Politics

Iowa legislative session ends declaring ‘mission accomplished’ on property taxes and more abortion restrictions

Iowa Republicans ended a 112-day legislative session on May 3 with a long-promised property tax overhaul estimated to save homeowners $4.2 billion over six years. They also passed an abortion pill restriction that 80% of Iowa voters—including a majority of Republicans—said shouldn’t be the legislature’s priority.

House Speaker Pat Grassley gavels in. For the 2025 Legislative Session, he has created a new committee to further regulate higher education in the state.
The Iowa Legislature adjourned its 2026 session. Pictured House Speaker Pat Grassley pounds the gavel during the opening day of the Iowa Legislature, Monday, Jan. 10, 2022, at the Statehouse in Des Moines, Iowa. (AP Photo/Charlie Neibergall)

Iowa Republicans ended a 112-day legislative session on May 3 with a long-promised property tax overhaul estimated to save homeowners $4.2 billion over six years. They also passed an abortion pill restriction that 80% of Iowa voters—including a majority of Republicans—said shouldn’t be the legislature’s priority.

There was only one thing that Iowa Republicans spoke about in the lead up to the 2026 Legislative Session: property taxes are too high. They notably didn’t talk about shelving clinics that let people with low-level nonviolent warrants such as failure-to-appear warrants. They didn’t talk about requiring in-person visits for medication abortions, which is opposed by 80% of Iowans. And no one talked about a bid to change the state constitution on a party-line vote to make it harder for future legislatures to raise revenue from income taxes—in a state that faces a $1.4 billion deficit. 

But in a 34-hour, sleep-deprived sprint through the weekend, Iowa Republicans finally passed a property tax overhaul that could save homeowners $4.2 billion over six years. Speaker Pat Grassley called it “mission accomplished.” Gov. Kim Reynolds, in her final legislative session, called it historic.

Senate File 2472 caps local government revenue growth at 2% annually, quadruples the homestead exemption to $20,000, and shifts $175 million in state funding to public schools to lower the school levy. It passed the Senate 41-1 with bipartisan support, though House Democrats voted mostly no, arguing the bill doesn’t touch rising property valuations—the actual engine of higher tax bills.

“This bill does nothing to address the actual singular cause of increasing property taxes, which is rising valuations,” Rep. Aime Wichtendahl, D-Hiawatha, said.

Even some yes votes were hedged. Sen. Cindy Winckler of Davenport said she was “apprehensive” about changes to school funding, but noted the bill’s 2027 implementation date meant “we still might have an opportunity if there are huge problems to fix it.”

Republicans ran 12 days past their April 21 target deadline to get the property tax deal done, working without per diem pay while lawmakers napped at their desks and batted beach balls on the House floor waiting for amendments. House Minority Leader Brian Meyer said the overtime was avoidable.

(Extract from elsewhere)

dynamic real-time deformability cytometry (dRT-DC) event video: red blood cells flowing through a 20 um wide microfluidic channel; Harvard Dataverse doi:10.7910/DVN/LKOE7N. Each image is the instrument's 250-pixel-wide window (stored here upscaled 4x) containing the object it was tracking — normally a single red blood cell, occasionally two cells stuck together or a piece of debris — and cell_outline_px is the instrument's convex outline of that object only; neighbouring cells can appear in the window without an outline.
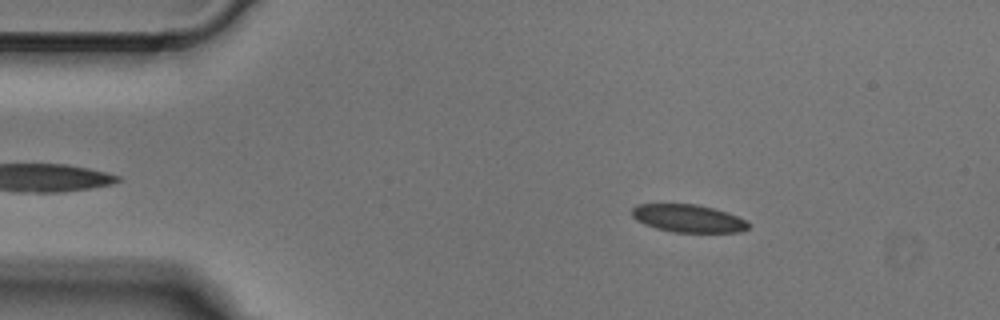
{"species": "Egyptian fruit bat (a non-hibernating species)", "species_latin": "Rousettus aegyptiacus", "temperature_condition": "cold", "stored_images_in_passage": 49, "camera_frame_rate_fps": 3000, "um_per_image_px": 0.085, "animal": {"sex": "male"}, "frame": {"image": 1, "passage_image": 8, "time_ms": 2.333, "image_size_px": [1000, 320], "cell_outline_px": [[748, 228], [740, 232], [672, 232], [656, 228], [644, 224], [636, 220], [632, 216], [632, 208], [640, 204], [696, 204], [712, 208], [736, 216], [744, 220], [748, 224]], "centroid_in_image_um": [58.45, 18.57], "position_along_channel_um": 26.6, "area_um2": 18.55}}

“They spent months and months and months on kind of weird, social issue crusades that really have no meaning to most people in the state,” Meyer said.

The abortion pill restriction—requiring an in-person visit for medication abortion — passed along party lines in the session’s final hours, as more Iowans have turned to medication abortion since the state’s six-week ban took effect in 2024. A February poll of 584 Iowa voters conducted by Public Policy Polling for Planned Parenthood Advocates of Iowa found 80% of respondents agreed the legislature should focus on household affordability and healthcare costs instead of passing more abortion laws. That included 66% of independents and 36% of Trump voters who strongly agreed.

Senate Minority Leader Janice Weiner of Iowa City said the abortion pill bill would deepen an already acute rural healthcare crisis. 

“We have more and more rural health deserts,” Weiner said. “Telehealth has become a lifeline for so many in this state—if you’re a woman in a rural area where you would have to travel an hour and a half and can’t get an appointment, what are your options?”

The session also ended with Iowa facing a projected budget shortfall exceeding $1 billion for a second consecutive year. And Republicans sent a ballot intuitive to Iowans this year asking them to further entrench income tax rates. Democrats warned it could constrain Iowa’s options if deficits persist.

Reynolds, in her final session statement, called it a year of keeping promises. Weiner called the adjournment a different kind of relief: “As the legislative session ends, so does the harm.”